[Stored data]
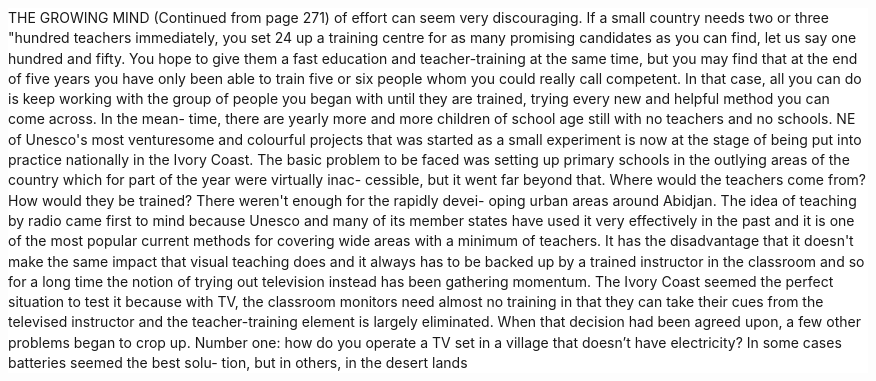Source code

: THE GROWING MIND (Continued from page 271) 
of effort can seem very discouraging. 
If a small country needs two or three 
"hundred teachers immediately, you set 
24 
up a training centre for as many 
promising candidates as you can find, 
let us say one hundred and fifty. You 
hope to give them a fast education and 
teacher-training at the same time, but 
you may find that at the end of five 
years you have only been able to train 
five or six people whom you could 
really call competent. 
In that case, all you can do is keep 
working with the group of people you 
began with until they are trained, 
trying every new and helpful method 
you can come across. In the mean- 
time, there are yearly more and more 
children of school age still with no 
teachers and no schools. 
NE of Unesco's most 
venturesome and colourful projects 
that was started as a small experiment 
is now at the stage of being put into 
practice nationally in the Ivory Coast. 
The basic problem to be faced was 
setting up primary schools in the 
outlying areas of the country which for 
part of the year were virtually inac- 
cessible, but it went far beyond that. 
Where would the teachers come from? 
How would they be trained? There 
weren't enough for the rapidly devei- 
oping urban areas around Abidjan. 
The idea of teaching by radio came 
first to mind because Unesco and 
many of its member states have used 
it very effectively in the past and it is 
one of the most popular current 
methods for covering wide areas with 
a minimum of teachers. It has the 
disadvantage that it doesn't make the 
same impact that visual teaching does 
and it always has to be backed up by 
a trained instructor in the classroom 
and so for a long time the notion of 
trying out television instead has been 
gathering momentum. 
The Ivory Coast seemed the perfect 
situation to test it because with TV, 
the classroom monitors need almost 
no training in that they can take their 
cues from the televised instructor and 
the teacher-training element is largely 
eliminated. 
When that decision had been agreed 
upon, a few other problems began to 
crop up. Number one: how do you 
operate a TV set in a village that 
doesn’t have electricity? In some 
cases batteries seemed the best solu- 
tion, but in others, in the desert lands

TO-DO ITEM: Turn the row above into a JSON list of strings with one string per line. Skip blank lines and leave the picture out.

ANSWER SPACE:
[
  "Source code",
  ": THE GROWING MIND (Continued from page 271) ",
  "of effort can seem very discouraging. ",
  "If a small country needs two or three ",
  "\"hundred teachers immediately, you set ",
  "24 ",
  "up a training centre for as many ",
  "promising candidates as you can find, ",
  "let us say one hundred and fifty. You ",
  "hope to give them a fast education and ",
  "teacher-training at the same time, but ",
  "you may find that at the end of five ",
  "years you have only been able to train ",
  "five or six people whom you could ",
  "really call competent. ",
  "In that case, all you can do is keep ",
  "working with the group of people you ",
  "began with until they are trained, ",
  "trying every new and helpful method ",
  "you can come across. In the mean- ",
  "time, there are yearly more and more ",
  "children of school age still with no ",
  "teachers and no schools. ",
  "NE of Unesco's most ",
  "venturesome and colourful projects ",
  "that was started as a small experiment ",
  "is now at the stage of being put into ",
  "practice nationally in the Ivory Coast. ",
  "The basic problem to be faced was ",
  "setting up primary schools in the ",
  "outlying areas of the country which for ",
  "part of the year were virtually inac- ",
  "cessible, but it went far beyond that. ",
  "Where would the teachers come from? ",
  "How would they be trained? There ",
  "weren't enough for the rapidly devei- ",
  "oping urban areas around Abidjan. ",
  "The idea of teaching by radio came ",
  "first to mind because Unesco and ",
  "many of its member states have used ",
  "it very effectively in the past and it is ",
  "one of the most popular current ",
  "methods for covering wide areas with ",
  "a minimum of teachers. It has the ",
  "disadvantage that it doesn't make the ",
  "same impact that visual teaching does ",
  "and it always has to be backed up by ",
  "a trained instructor in the classroom ",
  "and so for a long time the notion of ",
  "trying out television instead has been ",
  "gathering momentum. ",
  "The Ivory Coast seemed the perfect ",
  "situation to test it because with TV, ",
  "the classroom monitors need almost ",
  "no training in that they can take their ",
  "cues from the televised instructor and ",
  "the teacher-training element is largely ",
  "eliminated. ",
  "When that decision had been agreed ",
  "upon, a few other problems began to ",
  "crop up. Number one: how do you ",
  "operate a TV set in a village that ",
  "doesn’t have electricity? In some ",
  "cases batteries seemed the best solu- ",
  "tion, but in others, in the desert lands"
]